Ok, I give it a try.  
 
 
We integrate the forces and velocities to find a new position 
p using some unstabilized method of choice. Given the new 
p we now want to find a correction 
dp such that 
C(p + dp) = 0. We can approximate this as shown above by 
C(p + dp) ~= C(p) + J * dp = 0
We also want to restrict the correction to be orthogonal to the constraint manifold and scale the corrections relative to the masses such that
dp = M^-1 * J^T * lambda
Combining the two equations yields
J * M^-1 * J^T * lambda = -C(p)
dp = M^-1 * J^T * lambda
This is a single Newton-Raphson step for an iterative solution to a non-linear system of constraints. So we essentially get 
for ( n Newton iterations )
{
    J * M^-1 * J^T * lambda = -C(p)
    dp = M^-1 * J^T * lambda
    p += dp
}
This builds the outer iterative loop. We could now also solve the inner linear system 
J * M^-1 * J^T lambda = -C(p) using an iterative Gauss-Seidel solver. This is what I referred to as the inner loop earlier. NGS simply merges the two loops solving a single constraint at a time constantly updating the mass, Jacobians and constraint error to account for the non-linearity of the problem. The key observation is simply that both the inertia and Jacobian are functions of the position and need to be updated when iterating on the position level.

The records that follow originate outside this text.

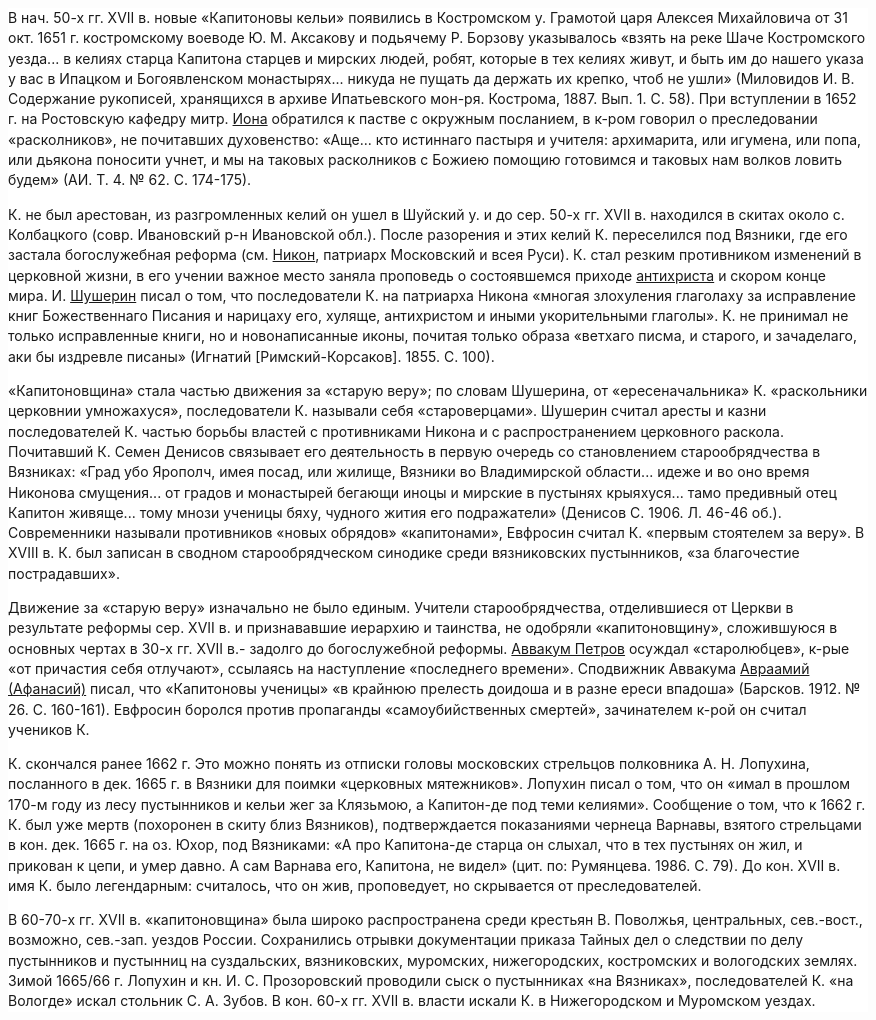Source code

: В нач. 50-х гг. XVII в. новые «Капитоновы кельи» появились в Костромском у. Грамотой царя Алексея Михайловича от 31 окт. 1651 г. костромскому воеводе Ю. М. Аксакову и подьячему Р. Борзову указывалось «взять на реке Шаче Костромского уезда... в келиях старца Капитона старцев и мирских людей, робят, которые в тех келиях живут, и быть им до нашего указа у вас в Ипацком и Богоявленском монастырях... никуда не пущать да держать их крепко, чтоб не ушли» (Миловидов И. В. Содержание рукописей, хранящихся в архиве Ипатьевского мон-ря. Кострома, 1887. Вып. 1. С. 58). При вступлении в 1652 г. на Ростовскую кафедру митр. [Иона](https://pravenc.ru/text/Иона.html) обратился к пастве с окружным посланием, в к-ром говорил о преследовании «расколников», не почитавших духовенство: «Аще... кто истиннаго пастыря и учителя: архимарита, или игумена, или попа, или дьякона поносити учнет, и мы на таковых расколников с Божиею помощию готовимся и таковых нам волков ловить будем» (АИ. Т. 4. № 62. С. 174-175).

К. не был арестован, из разгромленных келий он ушел в Шуйский у. и до сер. 50-х гг. XVII в. находился в скитах около с. Колбацкого (совр. Ивановский р-н Ивановской обл.). После разорения и этих келий К. переселился под Вязники, где его застала богослужебная реформа (см. [Никон](https://pravenc.ru/text/Никон.html), патриарх Московский и всея Руси). К. стал резким противником изменений в церковной жизни, в его учении важное место заняла проповедь о состоявшемся приходе [антихриста](https://pravenc.ru/text/антихрист.html) и скором конце мира. И. [Шушерин](https://pravenc.ru/text/Шушерин.html) писал о том, что последователи К. на патриарха Никона «многая злохуления глаголаху за исправление книг Божественнаго Писания и нарицаху его, хуляще, антихристом и иными укорительными глаголы». К. не принимал не только исправленные книги, но и новонаписанные иконы, почитая только образа «ветхаго писма, и старого, и зачаделаго, аки бы издревле писаны» (Игнатий [Римский-Корсаков]. 1855. С. 100).

«Капитоновщина» стала частью движения за «старую веру»; по словам Шушерина, от «ересеначальника» К. «раскольники церковнии умножахуся», последователи К. называли себя «староверцами». Шушерин считал аресты и казни последователей К. частью борьбы властей с противниками Никона и с распространением церковного раскола. Почитавший К. Семен Денисов связывает его деятельность в первую очередь со становлением старообрядчества в Вязниках: «Град убо Ярополч, имея посад, или жилище, Вязники во Владимирской области... идеже и во оно время Никонова смущения... от градов и монастырей бегающи иноцы и мирские в пустынях крыяхуся... тамо предивный отец Капитон живяще... тому мнози ученицы бяху, чудного жития его подражатели» (Денисов С. 1906. Л. 46-46 об.). Современники называли противников «новых обрядов» «капитонами», Евфросин считал К. «первым стоятелем за веру». В XVIII в. К. был записан в сводном старообрядческом синодике среди вязниковских пустынников, «за благочестие пострадавших».

Движение за «старую веру» изначально не было единым. Учители старообрядчества, отделившиеся от Церкви в результате реформы сер. XVII в. и признававшие иерархию и таинства, не одобряли «капитоновщину», сложившуюся в основных чертах в 30-х гг. XVII в.- задолго до богослужебной реформы. [Аввакум Петров](<https://pravenc.ru/text/АВВАКУМ x5bАвва́кумx5d Петров.html>) осуждал «старолюбцев», к-рые «от причастия себя отлучают», ссылаясь на наступление «последнего времени». Сподвижник Аввакума [Авраамий (Афанасий)](<https://pravenc.ru/text/Авраамий (Афанасий).html>) писал, что «Капитоновы ученицы» «в крайнюю прелесть доидоша и в разне ереси впадоша» (Барсков. 1912. № 26. С. 160-161). Евфросин боролся против пропаганды «самоубийственных смертей», зачинателем к-рой он считал учеников К.

К. скончался ранее 1662 г. Это можно понять из отписки головы московских стрельцов полковника А. Н. Лопухина, посланного в дек. 1665 г. в Вязники для поимки «церковных мятежников». Лопухин писал о том, что он «имал в прошлом 170-м году из лесу пустынников и кельи жег за Клязьмою, а Капитон-де под теми келиями». Сообщение о том, что к 1662 г. К. был уже мертв (похоронен в скиту близ Вязников), подтверждается показаниями чернеца Варнавы, взятого стрельцами в кон. дек. 1665 г. на оз. Юхор, под Вязниками: «А про Капитона-де старца он слыхал, что в тех пустынях он жил, и прикован к цепи, и умер давно. А сам Варнава его, Капитона, не видел» (цит. по: Румянцева. 1986. С. 79). До кон. ХVII в. имя К. было легендарным: считалось, что он жив, проповедует, но скрывается от преследователей.

В 60-70-х гг. XVII в. «капитоновщина» была широко распространена среди крестьян В. Поволжья, центральных, сев.-вост., возможно, сев.-зап. уездов России. Сохранились отрывки документации приказа Тайных дел о следствии по делу пустынников и пустынниц на суздальских, вязниковских, муромских, нижегородских, костромских и вологодских землях. Зимой 1665/66 г. Лопухин и кн. И. С. Прозоровский проводили сыск о пустынниках «на Вязниках», последователей К. «на Вологде» искал стольник С. А. Зубов. В кон. 60-х гг. XVII в. власти искали К. в Нижегородском и Муромском уездах.
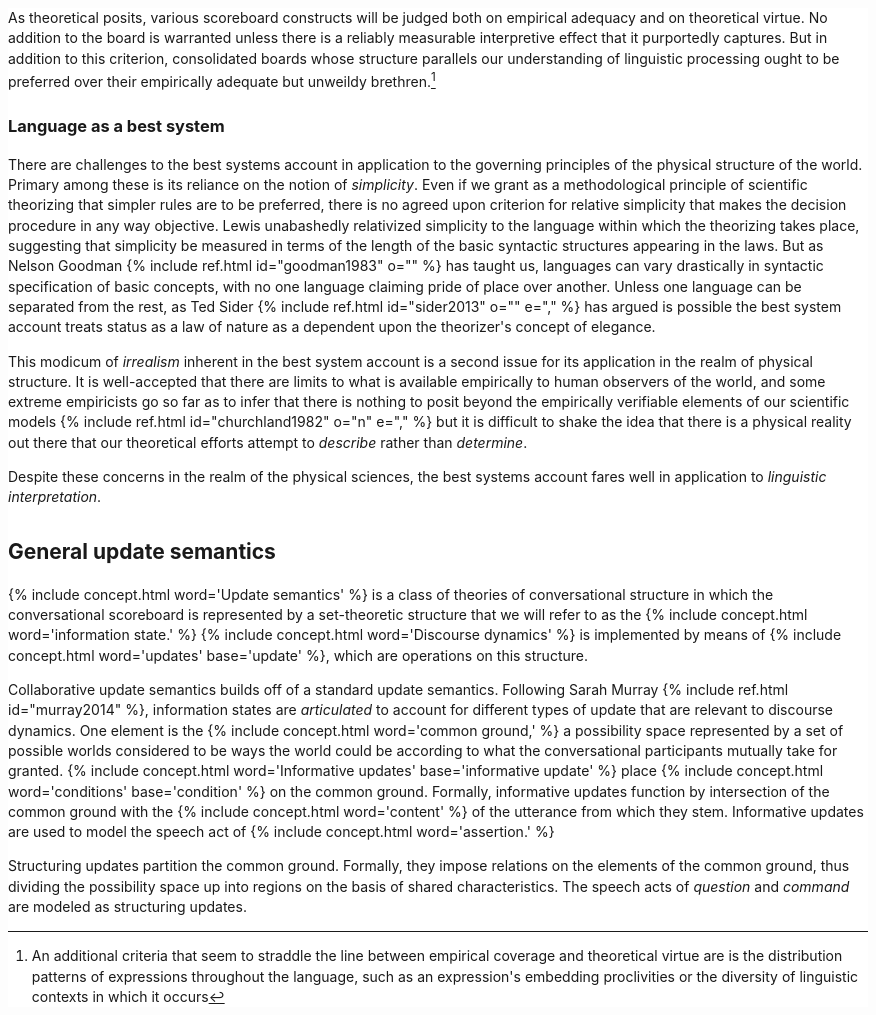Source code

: As theoretical posits, various scoreboard constructs will be judged both on empirical adequacy and on theoretical virtue. No addition to the board is warranted unless there is a reliably measurable interpretive effect that it purportedly captures. But in addition to this criterion, consolidated boards whose structure parallels our understanding of linguistic processing ought to be preferred over their empirically adequate but unweildy brethren.[^Morecriteria]

### Language as a best system

There are challenges to the best systems account in application to the governing principles of the physical structure of the world. Primary among these is its reliance on the notion of *simplicity*. Even if we grant as a methodological principle of scientific theorizing that simpler rules are to be preferred, there is no agreed upon criterion for relative simplicity that makes the decision procedure in any way objective. Lewis unabashedly relativized simplicity to the language within which the theorizing takes place, suggesting that simplicity be measured in terms of the length of the basic syntactic structures appearing in the laws. But as Nelson Goodman {% include ref.html id="goodman1983" o="" %} has taught us, languages can vary drastically in syntactic specification of basic concepts, with no one language claiming pride of place over another. Unless one language can be separated from the rest, as Ted Sider {% include ref.html id="sider2013" o="" e="," %} has argued is possible the best system account treats status as a law of nature as a dependent upon the theorizer's concept of elegance.

This modicum of *irrealism* inherent in the best system account is a second issue for its application in the realm of physical structure. It is well-accepted that there are limits to what is available empirically to human observers of the world, and some extreme empiricists go so far as to infer that there is nothing to posit beyond the empirically verifiable elements of our scientific models {% include ref.html id="churchland1982" o="n" e="," %} but it is difficult to shake the idea that there is a physical reality out there that our theoretical efforts attempt to *describe* rather than *determine*.

Despite these concerns in the realm of the physical sciences, the best systems account fares well in application to *linguistic interpretation*.

## General update semantics

{% include concept.html word='Update semantics' %} is a class of theories of conversational structure in which the conversational scoreboard is represented by a set-theoretic structure that we will refer to as the {% include concept.html word='information state.' %} {% include concept.html word='Discourse dynamics' %} is implemented by means of {% include concept.html word='updates' base='update' %}, which are operations on this structure.

Collaborative update semantics builds off of a standard update semantics. Following Sarah Murray {% include ref.html id="murray2014" %}, information states are *articulated* to account for different types of update that are relevant to discourse dynamics. One element is the {% include concept.html word='common ground,' %} a possibility space represented by a set of possible worlds considered to be ways the world could be according to what the conversational participants mutually take for granted. {% include concept.html word='Informative updates' base='informative update' %} place {% include concept.html word='conditions' base='condition' %} on the common ground. Formally, informative updates function by intersection of the common ground with the {% include concept.html word='content' %} of the utterance from which they stem. Informative updates are used to model the speech act of {% include concept.html word='assertion.' %}

Structuring updates partition the common ground. Formally, they impose relations on the elements of the common ground, thus dividing the possibility space up into regions on the basis of shared characteristics. The speech acts of *question* and *command* are modeled as structuring updates.


[^Bestsystem]: Lewis also adds *fit* as a criterion for theorizing about non-deterministic systems. See {% include ref.html id="hicks2014" o="n" %} for an amendment of the best system account that incorporates the idea that the conditions of use of a theory may count as a criterion for adequacy of the theory. 
[^frameproblem]: Think here of the challenge in artificial intelligence known as the *frame problem*. The issue is that good at data collection and processing as machines are, they have difficulty using their skills to engage tasks in the real world because there is simply too much data to sift through in order to process all of it before making a choice on how to act. Humans do this quite easily, despite the severe deficiency in our raw data processing ability. Presumably, we succeed on the basis of a set of frames, heuristics, and defaults, which allow us to filter the data, making the processing task much less onerous. Whatever the reductive link between the logical specification of language and its neurological realization may be, it seems evident that its rules must be specified in terms of these sorts of heuristics and defaults simply because it is a quotidian tool. 
[^Semprag]: See the entries in [That sem/prag anthology].
[^Bontly]: Same idea as the simplicity motivation in linguistic theory that {% include ref.html id="bontly2005" o='n' %} discusses? Something about semantic innocence?
[^Morecriteria]: An additional criteria that seem to straddle the line between empirical coverage and theoretical virtue are is the distribution patterns of expressions throughout the language, such as an expression's embedding proclivities or the diversity of linguistic contexts in which it occurs
[^bealer]: From *Self-consciousness*, reductive functionalist accounts require the content of our conscious experiences to be weird realizer properties rather than the normal mental properties that really are their contents.
[^method]: or at least *a* methodology. To fix ideas, I presume as operative Lewis' *Method 3* for linguistic theory construction. 
[^constitutive]: Both constitutive and regulative rules count as rules in this sense as both are generalizations over singular game events. Their different status is a distinction without a difference in our framework. In this sense, they are like the differences between laws and initial conditions for best systems accounts of laws. 
[^reflexive]: Games are reflexive systems in that specifications of the evolution of the system get applied throughout the evolution of the system by elements of the system. Call the application of metrics in the game evolution *strategies* and the elements of the system applying the strategies *players*.
[^usability]: The claim is not that there is a direct correlation of grammatical structure with neuro-psychological structure. Or that a single scoreboard-plus-rulebook perfectly represents what a game player has internalized. But that understanding requires strucutral representation, we hold as determined. And that certain understanding-based capabilities depend on a specific structural representation is something I'm willing to insist on.
[^compositionality]: Though we have to be careful. Truth determination can be shown to be compositional. For other grammatical roles, it may be harder to demonstrate this feature. We should be ok with refinement coherence, because we will represent it in terms of focus semantic values, which are compositional.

Of course you can make the argument now that for small errors you can keep 
M and 
J constant and only iterate on the constraint error. You might even want to reuse the Jacobian and mass from the velocity phase. This is essentially what split impulse does. My experience is identical to Erin's in Box2d that this works relatively good for contacts, but not so much for joints.
I am not a mathematician and I have more of a practical engineering view on the problem, but hopefully this still makes sense!
Cheers,
-Dirk